= Data supplied =
--- --- ---
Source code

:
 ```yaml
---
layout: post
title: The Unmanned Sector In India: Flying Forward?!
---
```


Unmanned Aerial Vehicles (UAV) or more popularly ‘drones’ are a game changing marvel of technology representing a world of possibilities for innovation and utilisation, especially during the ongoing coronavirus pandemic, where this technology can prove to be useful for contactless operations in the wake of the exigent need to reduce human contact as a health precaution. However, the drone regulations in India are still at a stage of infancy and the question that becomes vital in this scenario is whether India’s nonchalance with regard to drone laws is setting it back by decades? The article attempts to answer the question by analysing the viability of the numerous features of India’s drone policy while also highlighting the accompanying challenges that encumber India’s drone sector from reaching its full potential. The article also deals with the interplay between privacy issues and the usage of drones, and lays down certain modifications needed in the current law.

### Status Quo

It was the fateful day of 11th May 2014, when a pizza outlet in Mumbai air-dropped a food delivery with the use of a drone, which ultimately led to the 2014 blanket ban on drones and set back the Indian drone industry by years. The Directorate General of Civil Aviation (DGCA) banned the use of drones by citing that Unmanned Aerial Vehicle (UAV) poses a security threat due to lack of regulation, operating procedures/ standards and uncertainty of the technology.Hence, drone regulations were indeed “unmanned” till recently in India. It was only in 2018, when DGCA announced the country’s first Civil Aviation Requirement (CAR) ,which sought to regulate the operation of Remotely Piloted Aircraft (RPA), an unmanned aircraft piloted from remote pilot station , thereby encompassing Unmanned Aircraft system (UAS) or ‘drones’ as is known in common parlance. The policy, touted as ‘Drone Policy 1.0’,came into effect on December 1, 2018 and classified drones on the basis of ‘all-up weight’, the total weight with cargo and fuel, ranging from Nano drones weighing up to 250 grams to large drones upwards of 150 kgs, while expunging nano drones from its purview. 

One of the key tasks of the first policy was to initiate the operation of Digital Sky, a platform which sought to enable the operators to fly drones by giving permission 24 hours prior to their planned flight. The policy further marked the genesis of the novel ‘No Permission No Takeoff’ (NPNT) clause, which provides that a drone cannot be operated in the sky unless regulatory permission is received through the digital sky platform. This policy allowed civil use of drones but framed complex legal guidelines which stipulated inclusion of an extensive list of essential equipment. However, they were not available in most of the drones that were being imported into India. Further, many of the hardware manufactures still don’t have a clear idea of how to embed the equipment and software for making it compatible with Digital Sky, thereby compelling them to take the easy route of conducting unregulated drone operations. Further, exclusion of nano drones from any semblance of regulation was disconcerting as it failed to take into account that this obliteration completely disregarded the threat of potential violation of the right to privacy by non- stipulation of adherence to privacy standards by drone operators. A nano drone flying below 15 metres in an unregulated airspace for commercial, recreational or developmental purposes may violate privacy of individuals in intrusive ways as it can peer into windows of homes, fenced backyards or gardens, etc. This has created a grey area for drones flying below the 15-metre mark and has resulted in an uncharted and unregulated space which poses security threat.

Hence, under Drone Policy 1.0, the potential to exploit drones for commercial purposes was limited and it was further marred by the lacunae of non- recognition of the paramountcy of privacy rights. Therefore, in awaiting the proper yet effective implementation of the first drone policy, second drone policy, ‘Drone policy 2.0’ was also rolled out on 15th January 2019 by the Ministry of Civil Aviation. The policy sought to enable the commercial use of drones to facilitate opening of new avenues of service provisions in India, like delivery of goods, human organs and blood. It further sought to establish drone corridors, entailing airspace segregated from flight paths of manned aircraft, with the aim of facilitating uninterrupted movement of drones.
--- --- ---
= Exercise description =
Word for word, reproduce the lines of the listing from the first one through the line containing "### Status Quo", and no more.

= Result of this exercise =
Source code

:
 ```yaml
---
layout: post
title: The Unmanned Sector In India: Flying Forward?!
---
```


Unmanned Aerial Vehicles (UAV) or more popularly ‘drones’ are a game changing marvel of technology representing a world of possibilities for innovation and utilisation, especially during the ongoing coronavirus pandemic, where this technology can prove to be useful for contactless operations in the wake of the exigent need to reduce human contact as a health precaution. However, the drone regulations in India are still at a stage of infancy and the question that becomes vital in this scenario is whether India’s nonchalance with regard to drone laws is setting it back by decades? The article attempts to answer the question by analysing the viability of the numerous features of India’s drone policy while also highlighting the accompanying challenges that encumber India’s drone sector from reaching its full potential. The article also deals with the interplay between privacy issues and the usage of drones, and lays down certain modifications needed in the current law.

### Status Quo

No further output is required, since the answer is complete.